**Required action**.
No pictures go in the copy. Restate, word for word, each line from the one containing "Bovin lait strict, Phytosanitaires: none -> 2" through the last line below.

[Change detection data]
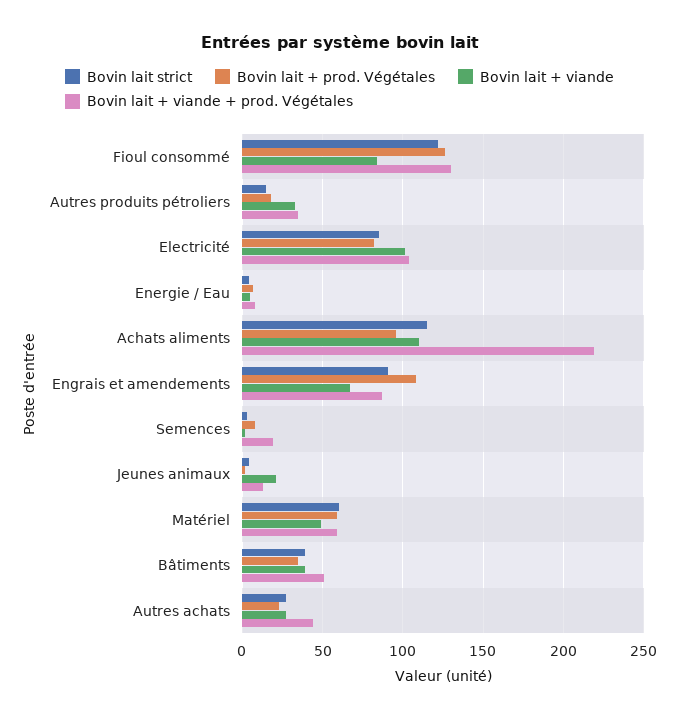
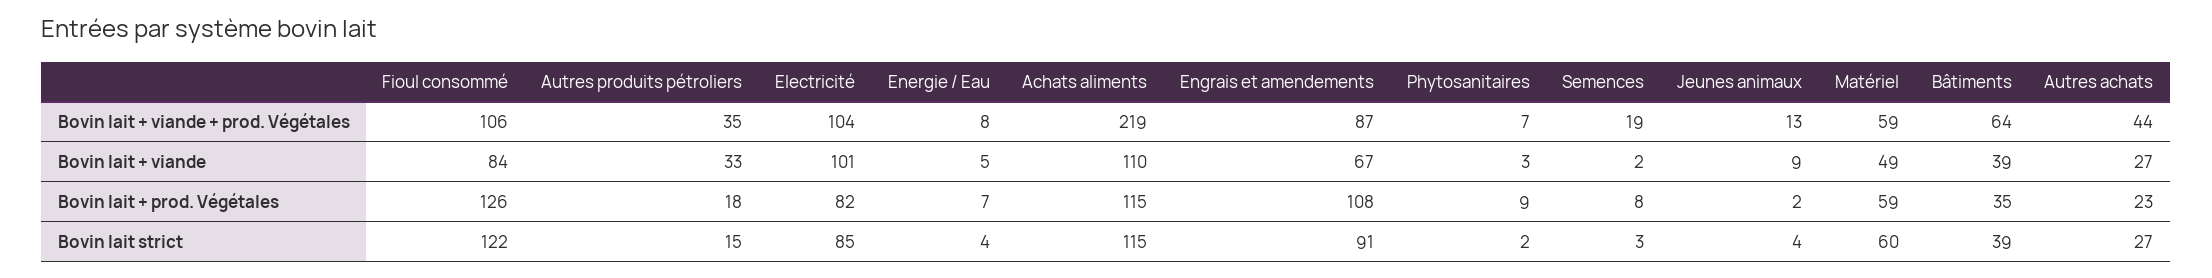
Bovin lait + viande + prod. Végétales, Fioul consommé: 130 -> 106
Bovin lait + prod. Végétales, Achats aliments: 95 -> 115
Bovin lait + viande, Jeunes animaux: 20 -> 9
Bovin lait + viande + prod. Végétales, Bâtiments: 50 -> 64
Bovin lait + viande + prod. Végétales, Phytosanitaires: none -> 7
Bovin lait + viande, Phytosanitaires: none -> 3
Bovin lait + prod. Végétales, Phytosanitaires: none -> 9
Bovin lait strict, Phytosanitaires: none -> 2

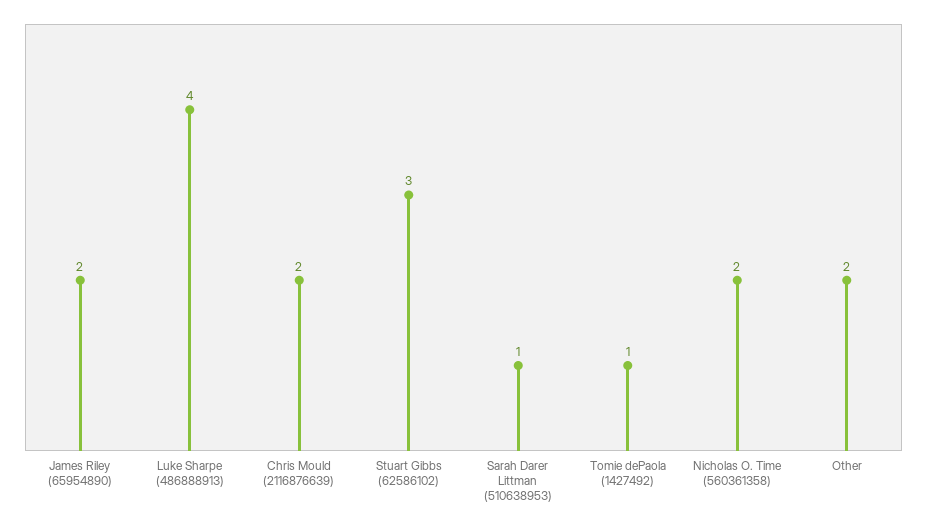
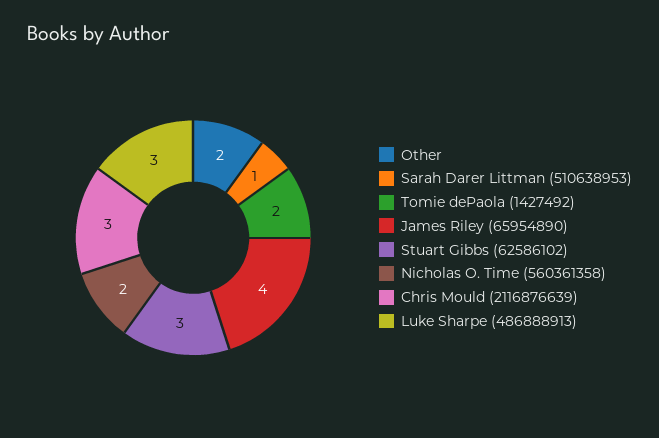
James Riley (65954890): 2 -> 4
Luke Sharpe (486888913): 4 -> 3
Chris Mould (2116876639): 2 -> 3
Tomie dePaola (1427492): 1 -> 2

**Answer section**.
Bovin lait strict, Phytosanitaires: none -> 2

James Riley (65954890): 2 -> 4
Luke Sharpe (486888913): 4 -> 3
Chris Mould (2116876639): 2 -> 3
Tomie dePaola (1427492): 1 -> 2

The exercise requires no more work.